DISCLAIMER: This article should not be taken as legal advice, instead it is a basic introduction to some changes that have been promulgated to the HIPAA/HITECH Acts final rules.
PHI stands for Protected Health Information. It can be formally defined as “Any information about health status, provision of healthcare, or payment for healthcare that can be linked to a specific individual.” Informally, it includes any part of a patient’s medical record or payment history that can be linked back to the patient.
Under the US Health Insurance Portability and Accountability Act (HIPAA), PHI that is linked based on the following list of 18 identifiers, must be treated with special care:
2. All geographical identifiers smaller than a state, except for the initial three digits of a zip code if, according to the current publicly available data from the Bureau of the Census: the geographic unit formed by combining all zip codes with the same three initial digits contains more than 20,000 people; and [t]he initial three digits of a zip code for all such geographic units containing 20,000 or fewer people is changed to 000
3. Dates (other than year) directly related to an individual
4. Phone numbers
5. Fax numbers
6. Email addresses
7. Social Security numbers
8. Medical record numbers
9. Health insurance beneficiary numbers
10. Account numbers
11. Certificate/license numbers
12. Vehicle identifiers and serial numbers, including license plate numbers;
13. Device identifiers and serial numbers;
14. Web Uniform Resource Locators (URLs)
15. Internet Protocol (IP) address numbers
16. Biometric identifiers, including finger, retinal and voice prints
17. Full face photographic images and any comparable images
18. Any other unique identifying number, characteristic, or code except the unique code assigned by the investigator to code the data
By removing certain pieces of information (based on the above listed 18 items), health information can be de-identified and, hence, can be used and shared publicly , but still governed by the Common Rule, which is specifically applicable to biomedical and behavioral research involving human subjects in USA. Removing these 18 elements is also known as the “Safe Harbor Method”.

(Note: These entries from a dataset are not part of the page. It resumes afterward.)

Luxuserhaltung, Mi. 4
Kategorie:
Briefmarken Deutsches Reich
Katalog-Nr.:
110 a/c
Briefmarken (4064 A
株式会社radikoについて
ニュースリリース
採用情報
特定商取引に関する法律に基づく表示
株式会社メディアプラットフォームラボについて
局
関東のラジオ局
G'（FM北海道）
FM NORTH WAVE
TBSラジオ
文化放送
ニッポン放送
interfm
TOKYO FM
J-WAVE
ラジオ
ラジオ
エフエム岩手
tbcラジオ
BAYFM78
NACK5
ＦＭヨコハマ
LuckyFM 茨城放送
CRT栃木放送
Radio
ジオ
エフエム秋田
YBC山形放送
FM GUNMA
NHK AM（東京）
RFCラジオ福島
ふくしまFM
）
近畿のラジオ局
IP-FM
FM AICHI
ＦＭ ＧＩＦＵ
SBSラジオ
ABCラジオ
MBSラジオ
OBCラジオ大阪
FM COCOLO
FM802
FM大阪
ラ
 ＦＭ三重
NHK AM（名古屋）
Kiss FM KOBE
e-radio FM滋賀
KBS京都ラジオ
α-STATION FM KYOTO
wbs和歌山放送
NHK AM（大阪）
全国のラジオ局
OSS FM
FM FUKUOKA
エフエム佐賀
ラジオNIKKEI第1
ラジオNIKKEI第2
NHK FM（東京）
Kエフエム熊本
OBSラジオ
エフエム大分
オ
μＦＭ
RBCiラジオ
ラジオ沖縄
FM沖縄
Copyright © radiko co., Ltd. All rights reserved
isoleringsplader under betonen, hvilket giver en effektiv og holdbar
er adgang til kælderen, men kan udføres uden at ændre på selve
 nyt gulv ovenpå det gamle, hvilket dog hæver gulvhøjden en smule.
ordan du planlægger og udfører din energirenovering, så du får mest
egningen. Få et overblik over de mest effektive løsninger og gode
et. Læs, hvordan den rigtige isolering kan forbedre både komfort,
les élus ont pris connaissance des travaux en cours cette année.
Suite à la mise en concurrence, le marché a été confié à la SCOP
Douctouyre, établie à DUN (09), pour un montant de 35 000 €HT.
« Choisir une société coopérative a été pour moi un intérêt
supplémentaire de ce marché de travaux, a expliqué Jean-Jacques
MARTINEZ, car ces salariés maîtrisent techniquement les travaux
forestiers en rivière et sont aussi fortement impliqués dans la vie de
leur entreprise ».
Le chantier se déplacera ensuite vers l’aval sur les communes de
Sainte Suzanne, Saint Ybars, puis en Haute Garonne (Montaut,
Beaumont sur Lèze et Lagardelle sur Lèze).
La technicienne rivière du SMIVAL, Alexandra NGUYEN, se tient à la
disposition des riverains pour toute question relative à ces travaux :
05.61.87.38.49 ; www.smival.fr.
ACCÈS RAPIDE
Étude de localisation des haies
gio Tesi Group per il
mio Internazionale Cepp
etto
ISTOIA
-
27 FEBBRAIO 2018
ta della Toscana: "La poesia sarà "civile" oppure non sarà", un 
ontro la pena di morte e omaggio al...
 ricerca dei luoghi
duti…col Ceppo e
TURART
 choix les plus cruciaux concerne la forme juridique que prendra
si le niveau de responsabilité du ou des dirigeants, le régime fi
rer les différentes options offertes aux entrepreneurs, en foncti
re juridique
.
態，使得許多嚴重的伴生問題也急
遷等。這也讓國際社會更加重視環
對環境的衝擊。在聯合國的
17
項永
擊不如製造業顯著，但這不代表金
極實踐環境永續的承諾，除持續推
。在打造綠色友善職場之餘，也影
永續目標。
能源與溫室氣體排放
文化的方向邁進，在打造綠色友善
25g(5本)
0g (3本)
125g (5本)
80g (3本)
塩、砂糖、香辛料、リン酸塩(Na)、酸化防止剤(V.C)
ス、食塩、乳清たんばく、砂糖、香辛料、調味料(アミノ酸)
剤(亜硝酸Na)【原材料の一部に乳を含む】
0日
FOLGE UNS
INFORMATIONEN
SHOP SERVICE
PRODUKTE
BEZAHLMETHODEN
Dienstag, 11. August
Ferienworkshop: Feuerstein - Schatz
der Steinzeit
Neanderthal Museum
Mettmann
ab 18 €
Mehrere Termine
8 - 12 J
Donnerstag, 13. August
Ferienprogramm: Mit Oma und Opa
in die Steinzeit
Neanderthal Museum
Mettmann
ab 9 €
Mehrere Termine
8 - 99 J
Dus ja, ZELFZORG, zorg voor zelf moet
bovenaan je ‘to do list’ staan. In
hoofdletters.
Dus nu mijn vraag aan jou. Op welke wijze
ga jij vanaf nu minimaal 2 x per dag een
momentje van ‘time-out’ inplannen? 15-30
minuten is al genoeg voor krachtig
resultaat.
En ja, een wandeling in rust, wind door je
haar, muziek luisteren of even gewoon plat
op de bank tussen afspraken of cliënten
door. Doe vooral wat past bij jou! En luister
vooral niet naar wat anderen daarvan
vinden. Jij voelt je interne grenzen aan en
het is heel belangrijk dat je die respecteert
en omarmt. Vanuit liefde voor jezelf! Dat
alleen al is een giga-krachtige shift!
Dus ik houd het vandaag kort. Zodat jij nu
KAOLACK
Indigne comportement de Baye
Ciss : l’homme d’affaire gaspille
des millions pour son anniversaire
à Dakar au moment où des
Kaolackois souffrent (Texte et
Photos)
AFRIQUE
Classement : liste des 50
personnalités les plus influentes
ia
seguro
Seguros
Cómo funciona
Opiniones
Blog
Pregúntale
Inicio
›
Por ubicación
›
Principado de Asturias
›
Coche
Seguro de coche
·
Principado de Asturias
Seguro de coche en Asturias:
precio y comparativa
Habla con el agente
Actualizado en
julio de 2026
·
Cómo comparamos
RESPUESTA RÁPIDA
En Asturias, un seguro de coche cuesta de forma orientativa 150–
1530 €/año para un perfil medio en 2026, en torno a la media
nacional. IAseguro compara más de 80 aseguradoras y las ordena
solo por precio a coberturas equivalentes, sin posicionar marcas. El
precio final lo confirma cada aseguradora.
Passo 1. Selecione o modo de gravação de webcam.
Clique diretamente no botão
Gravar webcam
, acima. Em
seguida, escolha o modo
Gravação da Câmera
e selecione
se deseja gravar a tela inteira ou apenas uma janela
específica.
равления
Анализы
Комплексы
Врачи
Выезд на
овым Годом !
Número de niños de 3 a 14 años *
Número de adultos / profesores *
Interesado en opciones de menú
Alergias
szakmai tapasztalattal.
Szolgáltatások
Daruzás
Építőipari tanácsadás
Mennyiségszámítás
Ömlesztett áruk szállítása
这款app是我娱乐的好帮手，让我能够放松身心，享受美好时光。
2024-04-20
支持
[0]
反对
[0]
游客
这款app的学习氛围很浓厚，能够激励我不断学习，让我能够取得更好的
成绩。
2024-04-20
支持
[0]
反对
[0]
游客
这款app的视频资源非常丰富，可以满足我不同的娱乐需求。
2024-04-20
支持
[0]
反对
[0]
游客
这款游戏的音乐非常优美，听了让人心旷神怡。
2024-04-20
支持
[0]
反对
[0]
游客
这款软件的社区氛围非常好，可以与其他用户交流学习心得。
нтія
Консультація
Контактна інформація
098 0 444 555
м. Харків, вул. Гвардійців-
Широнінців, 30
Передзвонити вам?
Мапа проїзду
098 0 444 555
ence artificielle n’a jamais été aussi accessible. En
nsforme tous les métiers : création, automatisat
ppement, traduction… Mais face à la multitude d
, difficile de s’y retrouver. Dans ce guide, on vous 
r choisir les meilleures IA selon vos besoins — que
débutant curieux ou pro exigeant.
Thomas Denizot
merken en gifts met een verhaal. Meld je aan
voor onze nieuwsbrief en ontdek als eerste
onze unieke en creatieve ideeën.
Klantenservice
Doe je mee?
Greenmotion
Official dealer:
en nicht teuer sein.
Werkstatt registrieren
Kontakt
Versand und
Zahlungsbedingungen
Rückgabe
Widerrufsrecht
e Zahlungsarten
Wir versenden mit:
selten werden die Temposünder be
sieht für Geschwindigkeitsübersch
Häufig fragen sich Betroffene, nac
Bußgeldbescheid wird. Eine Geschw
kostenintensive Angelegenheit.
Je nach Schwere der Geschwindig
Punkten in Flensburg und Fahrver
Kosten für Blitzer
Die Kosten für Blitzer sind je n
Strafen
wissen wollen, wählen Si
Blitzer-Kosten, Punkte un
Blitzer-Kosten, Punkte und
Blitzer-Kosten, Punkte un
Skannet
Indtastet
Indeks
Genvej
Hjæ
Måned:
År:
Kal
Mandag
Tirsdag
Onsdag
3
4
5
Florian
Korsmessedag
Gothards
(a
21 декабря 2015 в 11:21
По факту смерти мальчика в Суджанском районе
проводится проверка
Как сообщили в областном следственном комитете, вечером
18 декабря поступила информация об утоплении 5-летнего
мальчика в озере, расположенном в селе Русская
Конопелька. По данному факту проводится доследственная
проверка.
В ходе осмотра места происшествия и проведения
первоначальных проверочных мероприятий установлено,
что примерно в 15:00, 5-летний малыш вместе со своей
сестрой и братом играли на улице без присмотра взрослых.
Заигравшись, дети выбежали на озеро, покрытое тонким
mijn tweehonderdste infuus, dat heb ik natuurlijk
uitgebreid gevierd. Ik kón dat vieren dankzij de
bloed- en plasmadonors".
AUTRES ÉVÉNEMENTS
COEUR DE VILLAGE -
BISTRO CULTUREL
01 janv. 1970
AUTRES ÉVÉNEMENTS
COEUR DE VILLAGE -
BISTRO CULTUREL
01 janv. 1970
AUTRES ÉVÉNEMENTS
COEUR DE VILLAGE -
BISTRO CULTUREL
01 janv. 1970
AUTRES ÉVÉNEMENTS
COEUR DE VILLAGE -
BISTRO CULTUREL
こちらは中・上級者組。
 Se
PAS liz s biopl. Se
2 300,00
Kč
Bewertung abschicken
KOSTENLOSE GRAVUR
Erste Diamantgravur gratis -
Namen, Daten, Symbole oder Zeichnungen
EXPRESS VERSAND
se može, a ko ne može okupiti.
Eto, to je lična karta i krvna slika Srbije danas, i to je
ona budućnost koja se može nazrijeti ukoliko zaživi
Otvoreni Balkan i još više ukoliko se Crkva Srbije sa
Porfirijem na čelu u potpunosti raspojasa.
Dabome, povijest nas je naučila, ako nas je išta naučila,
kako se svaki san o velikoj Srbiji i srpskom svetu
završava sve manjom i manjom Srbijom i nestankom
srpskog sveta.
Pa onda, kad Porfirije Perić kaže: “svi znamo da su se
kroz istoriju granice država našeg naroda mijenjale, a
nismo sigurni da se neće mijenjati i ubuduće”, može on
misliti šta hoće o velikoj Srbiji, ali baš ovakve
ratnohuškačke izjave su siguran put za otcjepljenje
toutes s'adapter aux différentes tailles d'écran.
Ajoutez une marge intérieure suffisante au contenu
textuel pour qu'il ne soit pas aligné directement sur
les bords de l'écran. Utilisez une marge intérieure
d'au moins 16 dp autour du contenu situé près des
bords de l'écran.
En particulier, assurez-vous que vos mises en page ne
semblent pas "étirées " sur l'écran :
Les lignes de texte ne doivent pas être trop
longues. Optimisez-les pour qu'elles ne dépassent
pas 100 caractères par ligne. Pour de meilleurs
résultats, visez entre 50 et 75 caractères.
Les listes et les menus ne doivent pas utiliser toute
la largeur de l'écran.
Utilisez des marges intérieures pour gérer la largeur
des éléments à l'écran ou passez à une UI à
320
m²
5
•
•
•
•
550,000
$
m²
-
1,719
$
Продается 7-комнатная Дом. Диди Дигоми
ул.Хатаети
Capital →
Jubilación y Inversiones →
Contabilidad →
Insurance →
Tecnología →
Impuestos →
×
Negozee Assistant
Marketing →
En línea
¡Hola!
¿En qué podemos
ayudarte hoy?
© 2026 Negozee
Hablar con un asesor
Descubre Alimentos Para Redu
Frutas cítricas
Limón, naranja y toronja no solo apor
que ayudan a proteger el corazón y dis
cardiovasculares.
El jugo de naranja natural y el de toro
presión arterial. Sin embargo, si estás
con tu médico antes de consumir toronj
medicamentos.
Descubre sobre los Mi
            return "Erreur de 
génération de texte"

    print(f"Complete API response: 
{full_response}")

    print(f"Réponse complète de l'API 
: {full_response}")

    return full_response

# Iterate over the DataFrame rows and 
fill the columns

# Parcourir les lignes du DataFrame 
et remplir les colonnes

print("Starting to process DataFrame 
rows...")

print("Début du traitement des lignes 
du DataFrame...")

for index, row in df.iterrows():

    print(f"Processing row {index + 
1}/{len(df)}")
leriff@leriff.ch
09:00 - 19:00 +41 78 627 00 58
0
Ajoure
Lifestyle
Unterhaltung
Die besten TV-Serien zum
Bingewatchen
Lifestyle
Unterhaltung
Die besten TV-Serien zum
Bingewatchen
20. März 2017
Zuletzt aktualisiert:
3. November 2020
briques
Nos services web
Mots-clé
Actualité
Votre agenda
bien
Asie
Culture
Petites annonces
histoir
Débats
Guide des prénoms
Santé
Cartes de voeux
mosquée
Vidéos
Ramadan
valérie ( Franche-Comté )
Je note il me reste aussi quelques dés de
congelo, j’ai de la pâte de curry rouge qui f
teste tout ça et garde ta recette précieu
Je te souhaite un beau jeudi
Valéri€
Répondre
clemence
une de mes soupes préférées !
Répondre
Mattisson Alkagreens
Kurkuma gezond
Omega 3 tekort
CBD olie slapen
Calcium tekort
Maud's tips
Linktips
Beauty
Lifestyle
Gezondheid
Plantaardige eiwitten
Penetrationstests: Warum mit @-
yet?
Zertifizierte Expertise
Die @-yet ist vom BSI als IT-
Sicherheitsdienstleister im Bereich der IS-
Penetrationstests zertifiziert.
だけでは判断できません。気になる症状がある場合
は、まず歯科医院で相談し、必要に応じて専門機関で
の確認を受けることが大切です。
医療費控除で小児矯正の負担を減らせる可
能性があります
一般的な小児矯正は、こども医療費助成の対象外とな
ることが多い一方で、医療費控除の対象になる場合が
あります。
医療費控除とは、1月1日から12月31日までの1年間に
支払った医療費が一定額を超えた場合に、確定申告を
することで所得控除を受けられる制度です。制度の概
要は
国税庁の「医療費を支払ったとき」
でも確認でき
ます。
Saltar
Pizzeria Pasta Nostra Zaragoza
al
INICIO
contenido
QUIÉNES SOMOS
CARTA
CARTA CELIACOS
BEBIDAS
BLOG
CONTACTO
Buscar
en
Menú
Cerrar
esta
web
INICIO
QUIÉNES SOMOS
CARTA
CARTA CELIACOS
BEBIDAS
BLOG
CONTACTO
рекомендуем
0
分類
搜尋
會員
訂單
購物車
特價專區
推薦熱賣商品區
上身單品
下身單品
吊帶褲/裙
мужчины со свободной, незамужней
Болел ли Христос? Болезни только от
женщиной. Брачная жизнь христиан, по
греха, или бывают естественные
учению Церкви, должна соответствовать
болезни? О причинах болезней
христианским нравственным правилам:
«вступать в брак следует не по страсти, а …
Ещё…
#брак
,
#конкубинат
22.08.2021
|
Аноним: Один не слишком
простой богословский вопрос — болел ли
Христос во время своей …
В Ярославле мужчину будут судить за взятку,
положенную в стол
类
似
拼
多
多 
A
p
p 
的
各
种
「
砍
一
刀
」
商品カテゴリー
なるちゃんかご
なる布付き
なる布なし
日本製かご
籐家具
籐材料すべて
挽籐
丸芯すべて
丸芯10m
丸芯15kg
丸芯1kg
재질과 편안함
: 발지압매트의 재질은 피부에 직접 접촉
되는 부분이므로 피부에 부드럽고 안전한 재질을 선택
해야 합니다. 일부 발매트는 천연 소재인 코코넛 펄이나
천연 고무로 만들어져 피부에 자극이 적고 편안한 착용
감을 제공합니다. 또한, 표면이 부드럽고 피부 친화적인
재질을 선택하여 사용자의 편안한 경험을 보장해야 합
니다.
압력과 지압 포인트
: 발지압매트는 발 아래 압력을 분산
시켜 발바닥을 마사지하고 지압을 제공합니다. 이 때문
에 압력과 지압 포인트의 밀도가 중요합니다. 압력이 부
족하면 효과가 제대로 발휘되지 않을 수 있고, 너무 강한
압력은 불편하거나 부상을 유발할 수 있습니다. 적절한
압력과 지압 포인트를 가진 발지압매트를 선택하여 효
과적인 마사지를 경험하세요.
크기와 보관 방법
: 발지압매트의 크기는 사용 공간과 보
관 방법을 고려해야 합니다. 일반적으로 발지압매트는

HIPAA Privacy Rule covers PHI in any medium, while HIPAA Security rule covers Electronic PHI or ePHI.
The de-identification standard is covered under HIPAA Privacy Rule [45 CFR 164.514]. Some salient points regarding this rule are stated below:
(a) Standard: de-identification of protected health information. Health information [defined above] that does not identify an individual and with respect to which there is no reasonable basis to believe that the information can be used to identify an individual is not individually identifiable health information.
(b) Implementation specifications: requirements for de-identification of protected health information. A covered entity may determine that health information is not individually identifiable health information only if:
1. A person with appropriate knowledge of and experience with generally accepted statistical and scientific principles and methods for rendering information not individually identifiable:
(i) Applying such principles and methods, determines that the risk is very small that the information could be used, alone or in combination with other reasonably available information, by an anticipated recipient to identify an individual who is subject of the information; and
(ii) Documents the methods and results of the analysis that justify such determination; or
2. (i) The above listed 18 identifiers of the individual or of relatives, employers, or household members of the individual, are removed.
(ii) The covered entity does not have actual knowledge that the information could be used alone or in combination with other information to identify an individual who is a subject of the information.
(c) Implementation specifications: re-identification. A covered entity may assign a code or other means of record identification to allow information de-identified under this section to be re-identified by the covered entity, provided that:
(1) Derivation. The code or other means of record identification is not derived from or related to information about the individual and is not otherwise capable of being translated so as to identify the individual; and
(2) Security. The covered entity does not use or disclose the code or other means of record identification for any other purpose, and does not disclose the mechanism for re-identification.”